Грязный, словно обугленный, офицер, который стоял слева от Дороти, закричал, как будто приказывая пушкам, откатившимся назад после выстрелов:

– Товсь!

Навалившись на лафет, канониры покатили пушки к раскрытому борту. Офицер словно не замечал, что не все соседние пушки одинаково двинулись к бортам, так как людей уже не хватало – один лежал, вытянувшись во весь рост, еще один скорчился от боли, третьего пронзило деревянное копье, оторвавшееся от борта.

Этот канонир смотрел на Дороти, будто просил помочь, даже губы его беззвучно шевелились – да разве разберешь в таком грохоте и треске?! Дороти шагнула к нему, но остановилась, оробев, потому что не знала, что ей делать, когда приблизится.

– Иди…

Еще два шага.

Рядом грохнула пушка, и краем глаза Дороти уловила ее стремление ударить и раздавить. Дороти отпрыгнула, но пушка ударила углом лафета раненого матроса и прекратила его страдания… Его оттащили и бросили рядом с мертвыми. Дым рассеялся, Регины не видно.

Дороти подумала, что, наверное, она уже внизу, где должен быть лазарет. Она колебалась, спускаться или вернуться в каюту, и эта секунда спасла ей жизнь, потому что еще одно вражеское ядро влетело и своротило пушку, убив двух канониров. Это произошло как раз перед Дороти – в трех шагах. Откашлявшись от дыма, почти на ощупь Дороти отыскала люк, ведущий вниз, в глубоком полумраке, который царил на нижней палубе. Его не могли рассеять два фонаря в плетеных металлических сетках, подвешенных к потолку. Дороти пошла на звуки голосов, туда, где в обычные дни находился общий кубрик мичманов и младших офицеров, и тут же увидела, как на длинном обеденном столе, покрытом клеенкой, лежал человек, которого держали двое санитаров, тогда как доктор Стренгл отпиливал ему ногу выше колена обыкновенной ножовкой с мелкими зубьями.

Дороти поняла, что оставаться здесь не может – даже не от вида этой операции, как от визга матроса, который прервался, лишь когда Дороти отступила к самому трапу…

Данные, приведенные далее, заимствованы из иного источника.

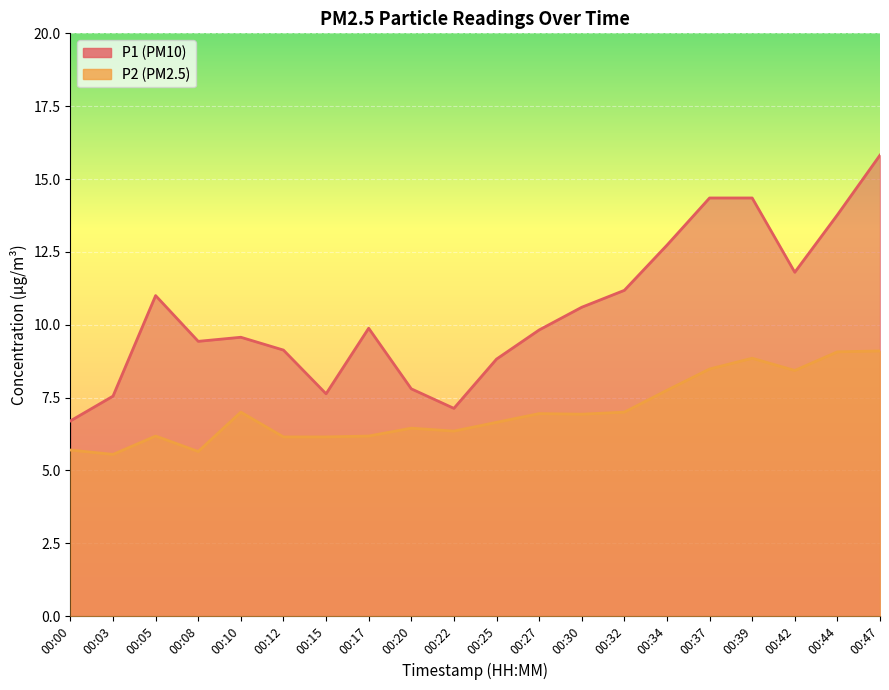

What is the value of the P1 point at the 13th from the left?

10.6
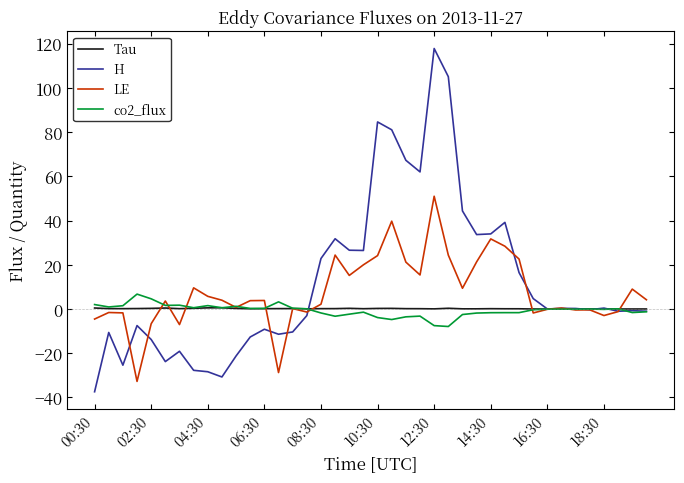

Which series has the largest range (max minus min)?

H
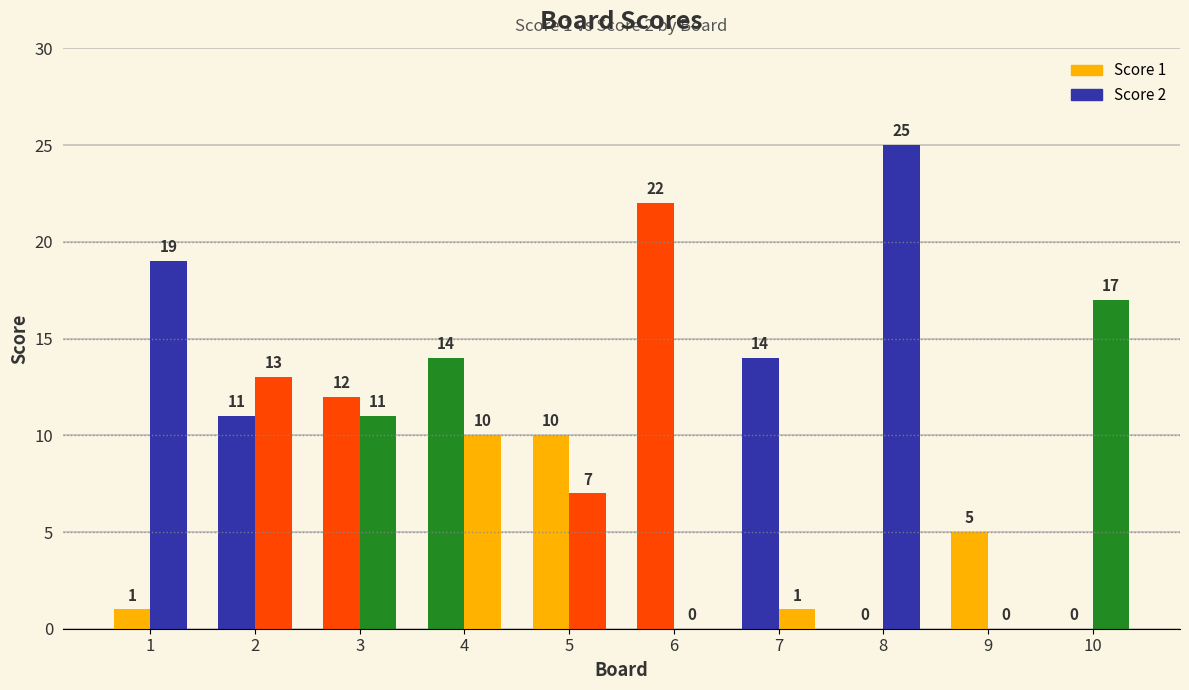

The value of Score 1 at 7 is 14. True or false?

True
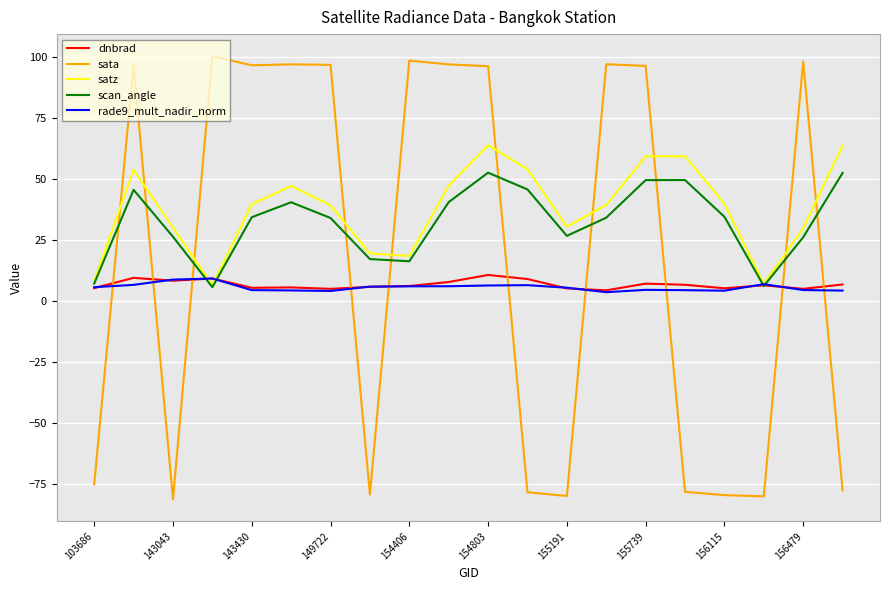

What is the sum of all satz values?

757.5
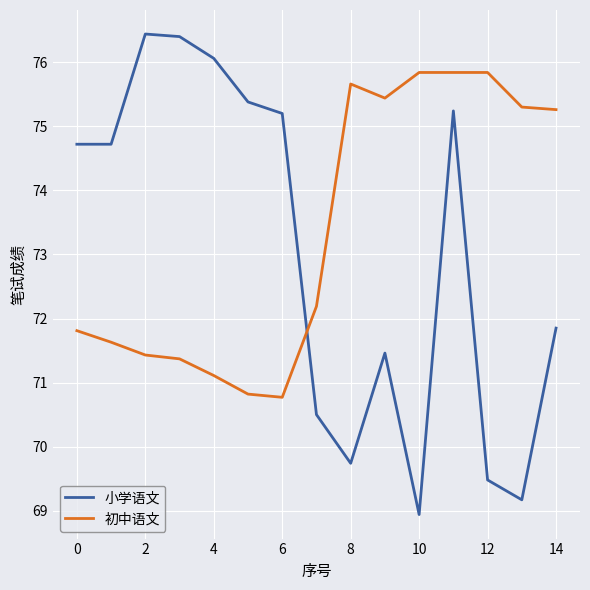

What is the maximum value shown in the chart?

76.4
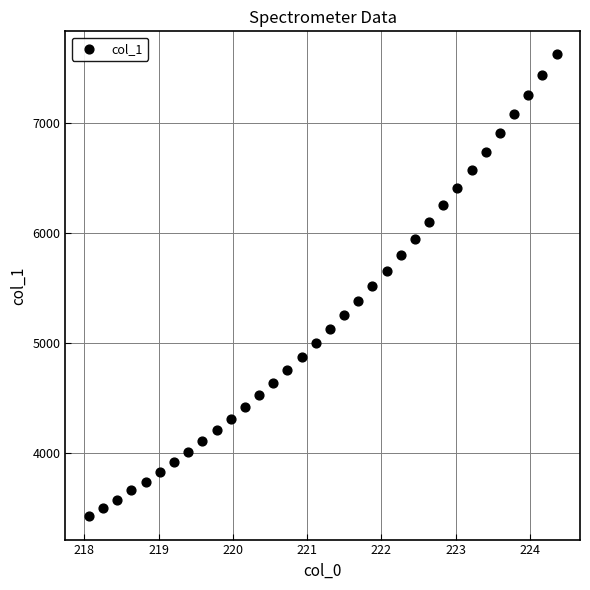

What is the range of X values (max minus min)?

6.3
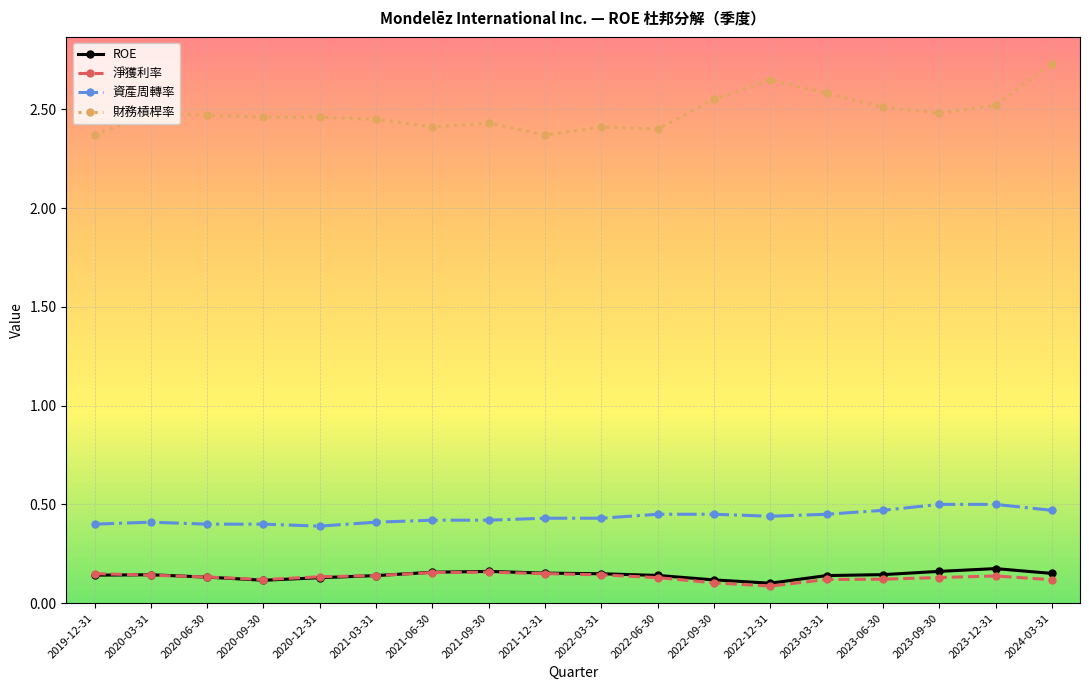

What is the total value across all series at 2024-03-31?

3.5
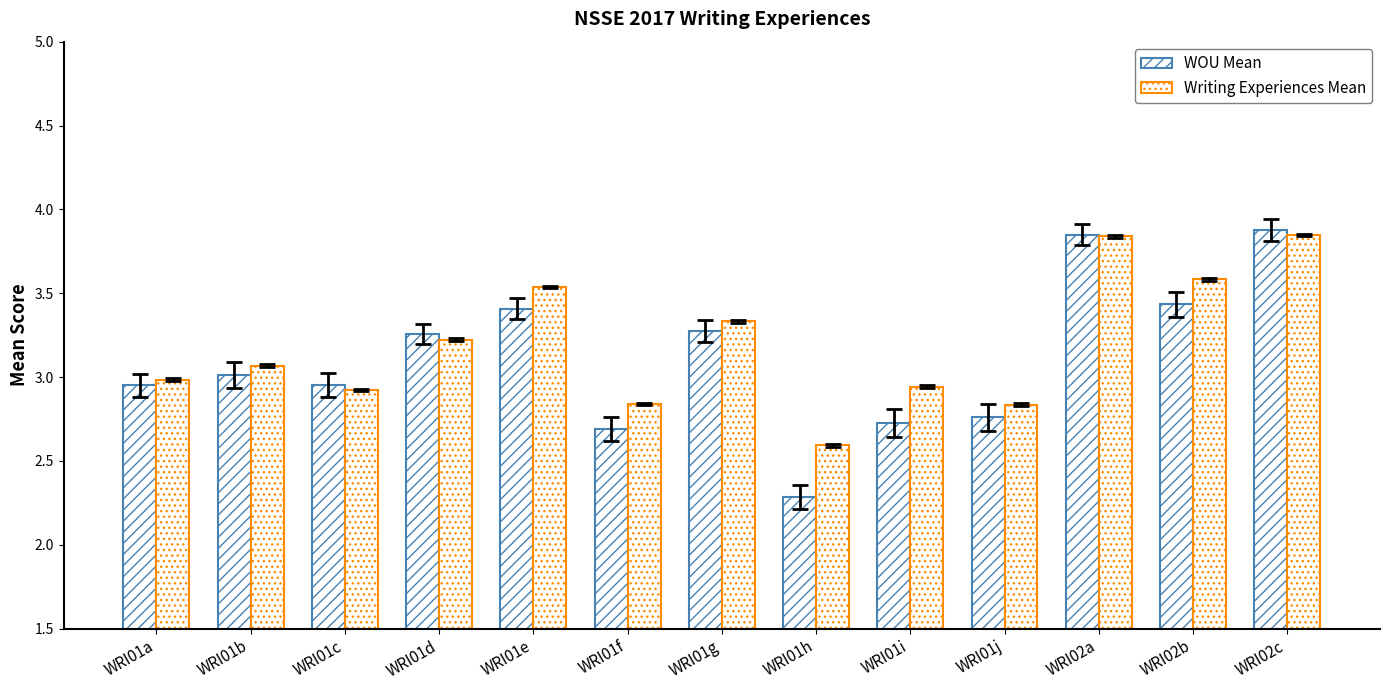

What is the difference between the WOU Mean values at WRI01j and WRI02a?

1.1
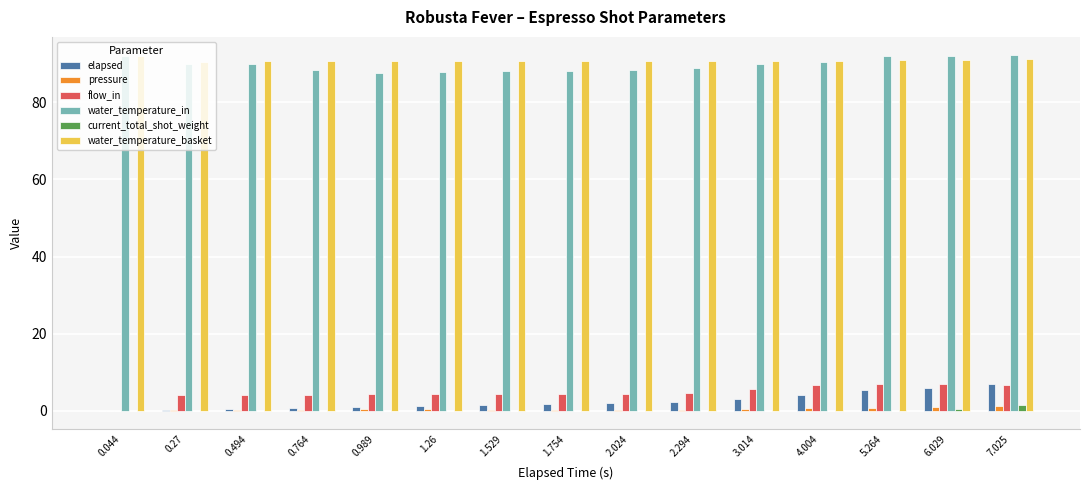

What is the sum of all pressure values?

6.3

– Перетягивайте и бинтуйте! – крикнул Стренгл помощнику, а сам поспешил к Дороти. Его клеенчатый фартук был измаран кровью, и в крови был даже лоб, потому что он все время вытирал пот. Яркие лампы горели только над операционным столом, в остальной части кокпита было темно. И неудивительно, так как эта палуба была ниже ватерлинии и было слышно, как волны ударяют о борт…

– Дороти, что вы здесь делаете? – спросил доктор. – Вам лучше спрятаться…

И тут она сказала то, о чем еще секунду назад не думала:

– Я пришла помогать вам.

– Как? Таскать трупы? – рассердился доктор Стренгл. – Для этого у меня есть полдюжины бездельников.

– Я умею перевязывать… или дать воды, – сказала Дороти. – Я полгода помогала тете, которая служит сестрой милосердия в госпитале Святого Павла.

– Не знаю… это не женская работа… – Доктор Стренгл колебался. Потом вдруг принял решение: – Но все же это лучше, чем торчать на верхней палубе. Иди помогай Дейвису.

Он показал в сторону, в полумрак. Широкоплечий санитар шагнул в сторону…

Там лежал штурман Алекс!

– Алекс!

– Не кричите, мэм, он не в себе, – ответил широкоплечий санитар со старомодной серьгой в ухе.

– Я не кричу… доктор Стренгл велел мне…

Она закусила губу. Ей было страшно, как в темном лесу. И никто не придет на помощь.

– Да, – сказал над ее плечом доктор Стренгл. – Это наш молодой друг. Однако должен вам сказать, что раны его не внушают мне опасения. Его руку я положил в шину, она срастется, и быстро, – перелом несложный. То же могу сказать и о ране в боку, которая не нарушила жизнедеятельности ни единого из важных органов, а задела лишь мягкие части тела.